An aircraft carrier in space is headed your way. This morning’s USA Today introduces us to asteroid 2005 YU55, a carbon-colored space rock measuring some 1,300 feet wide. If it landed in the ocean, it would trigger a magnitude-7.0 earthquake and 70-foot-high tsunami waves some 60 miles away. The good news is that it will miss us by 202,000 miles, although it will be closer to our planet than the moon. We won’t see another asteroid of its size until 2028.
The bad news is that it is just one of 1,262 asteroids deemed “potentially hazardous” by NASA. One scientist states the obvious: “We want to study these asteroids so if one does look like it may hit us someday, we’ll know what to do about it.” Best of luck with that.
A Chinese proverb warns: “To predict is difficult, especially with regard to the future.” When Kim Kardashian married Kris Humphries on August 20th, who knew the couple would break up in only 72 days? When Sony helped pioneer flat-screen televisions, who predicted they would lose nearly $8.5 billion selling them over the next eight years? Today’s Wall Street Journal blames the loss on intense competition from manufacturers in China, South Korea, and Taiwan, as well as declining prices for the product.
How do we prepare for such an uncertain future? This week I’ve been studying Psalm 1 in my personal worship. The psalmist describes the person God can bless: “his delight is in the law of the Lord, and on his law he meditates day and night” (v. 2). “Meditates” translates the Hebrew word hagah, to think about, ruminate on, internalize. To meditate on God’s word, read and study it, then apply it to your life. Seek its counsel when you make decisions and face temptations. Stay obedient to its truth all day long.

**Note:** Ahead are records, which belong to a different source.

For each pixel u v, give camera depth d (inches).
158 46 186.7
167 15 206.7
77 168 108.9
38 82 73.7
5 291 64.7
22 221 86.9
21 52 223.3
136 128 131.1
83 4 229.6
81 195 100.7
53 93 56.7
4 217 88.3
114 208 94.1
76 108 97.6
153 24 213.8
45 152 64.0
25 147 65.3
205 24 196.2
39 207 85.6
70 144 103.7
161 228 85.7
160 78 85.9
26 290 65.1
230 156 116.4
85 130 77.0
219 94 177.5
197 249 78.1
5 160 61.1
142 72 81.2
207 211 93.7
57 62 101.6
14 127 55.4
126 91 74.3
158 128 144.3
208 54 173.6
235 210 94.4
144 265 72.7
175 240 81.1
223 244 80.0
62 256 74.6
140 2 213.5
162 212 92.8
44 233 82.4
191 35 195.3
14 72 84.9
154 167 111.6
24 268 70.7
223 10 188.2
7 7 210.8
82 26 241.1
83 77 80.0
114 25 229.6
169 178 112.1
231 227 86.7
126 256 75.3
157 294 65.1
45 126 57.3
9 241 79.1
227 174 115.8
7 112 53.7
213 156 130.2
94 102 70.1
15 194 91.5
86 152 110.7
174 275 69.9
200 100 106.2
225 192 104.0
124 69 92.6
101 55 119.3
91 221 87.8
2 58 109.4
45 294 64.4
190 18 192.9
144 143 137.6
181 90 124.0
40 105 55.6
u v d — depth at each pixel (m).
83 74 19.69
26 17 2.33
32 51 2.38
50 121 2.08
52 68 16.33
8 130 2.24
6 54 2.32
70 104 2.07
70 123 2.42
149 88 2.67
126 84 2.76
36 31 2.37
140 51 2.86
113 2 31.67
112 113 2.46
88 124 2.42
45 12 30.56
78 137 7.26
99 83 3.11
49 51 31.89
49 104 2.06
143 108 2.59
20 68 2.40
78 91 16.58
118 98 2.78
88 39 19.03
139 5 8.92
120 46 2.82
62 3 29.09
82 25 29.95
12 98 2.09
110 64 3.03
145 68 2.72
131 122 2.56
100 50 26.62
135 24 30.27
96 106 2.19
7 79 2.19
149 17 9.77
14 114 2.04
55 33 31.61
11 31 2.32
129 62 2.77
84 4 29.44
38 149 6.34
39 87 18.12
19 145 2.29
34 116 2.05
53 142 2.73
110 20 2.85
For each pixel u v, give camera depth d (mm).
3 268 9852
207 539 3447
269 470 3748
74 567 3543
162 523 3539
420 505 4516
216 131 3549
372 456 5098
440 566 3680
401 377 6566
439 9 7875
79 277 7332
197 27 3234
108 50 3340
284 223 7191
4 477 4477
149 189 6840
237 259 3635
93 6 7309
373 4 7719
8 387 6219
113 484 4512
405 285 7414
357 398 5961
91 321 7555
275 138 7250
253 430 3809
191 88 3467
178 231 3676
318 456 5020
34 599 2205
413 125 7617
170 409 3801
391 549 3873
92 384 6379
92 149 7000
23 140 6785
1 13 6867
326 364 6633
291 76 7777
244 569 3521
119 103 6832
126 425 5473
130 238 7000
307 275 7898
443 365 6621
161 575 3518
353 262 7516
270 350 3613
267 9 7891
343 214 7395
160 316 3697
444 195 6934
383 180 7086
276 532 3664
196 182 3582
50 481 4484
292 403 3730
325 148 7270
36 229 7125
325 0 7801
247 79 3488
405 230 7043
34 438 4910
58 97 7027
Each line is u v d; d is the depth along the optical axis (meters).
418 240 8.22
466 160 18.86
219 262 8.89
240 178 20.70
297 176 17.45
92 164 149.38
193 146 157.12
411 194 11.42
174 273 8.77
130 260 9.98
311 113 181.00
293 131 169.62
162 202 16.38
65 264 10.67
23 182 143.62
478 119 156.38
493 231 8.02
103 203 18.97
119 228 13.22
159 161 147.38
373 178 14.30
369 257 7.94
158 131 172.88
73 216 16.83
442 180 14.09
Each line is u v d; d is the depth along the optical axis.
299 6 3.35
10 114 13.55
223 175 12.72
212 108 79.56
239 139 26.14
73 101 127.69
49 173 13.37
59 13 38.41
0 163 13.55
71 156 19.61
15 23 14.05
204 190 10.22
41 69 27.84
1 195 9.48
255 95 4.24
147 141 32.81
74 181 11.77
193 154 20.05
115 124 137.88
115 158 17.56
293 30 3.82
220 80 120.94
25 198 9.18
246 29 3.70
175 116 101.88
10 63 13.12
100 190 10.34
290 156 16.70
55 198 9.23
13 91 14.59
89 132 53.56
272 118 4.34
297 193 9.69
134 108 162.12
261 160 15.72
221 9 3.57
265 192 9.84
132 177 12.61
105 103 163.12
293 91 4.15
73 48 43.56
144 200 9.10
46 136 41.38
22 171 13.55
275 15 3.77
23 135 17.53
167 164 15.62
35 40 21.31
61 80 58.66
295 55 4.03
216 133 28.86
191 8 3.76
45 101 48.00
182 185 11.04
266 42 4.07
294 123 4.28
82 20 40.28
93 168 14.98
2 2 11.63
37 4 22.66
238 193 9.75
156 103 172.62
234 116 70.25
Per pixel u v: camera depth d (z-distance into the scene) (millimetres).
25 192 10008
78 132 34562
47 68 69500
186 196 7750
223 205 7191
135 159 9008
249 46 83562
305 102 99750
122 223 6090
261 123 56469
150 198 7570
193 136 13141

When you do, you are like “a tree planted by streams of water” (v. 3). Here’s the part I didn’t know until yesterday: “streams” translates pelagga, the Hebrew word for irrigation canals. When you choose to live biblically, God “waters” your soul with his word as a farmer waters a tree. In times of drought, he digs irrigation channels and ensures that the tree has all the water it needs. So it is with your soul.
This morning I read this assertion in Oswald Chambers’ My Utmost For His Highest: “My personal life may be crowded with small petty incidents . . . but if I obey Jesus Christ in the haphazard circumstances, they become pinholes through which I see the face of God, and when I stand face to face with God I will discover that through my obedience thousands were blessed.”
What decisions, problems, and opportunities do you expect to face today? What does God’s word say about them? If you live biblically, they will become pinholes of grace.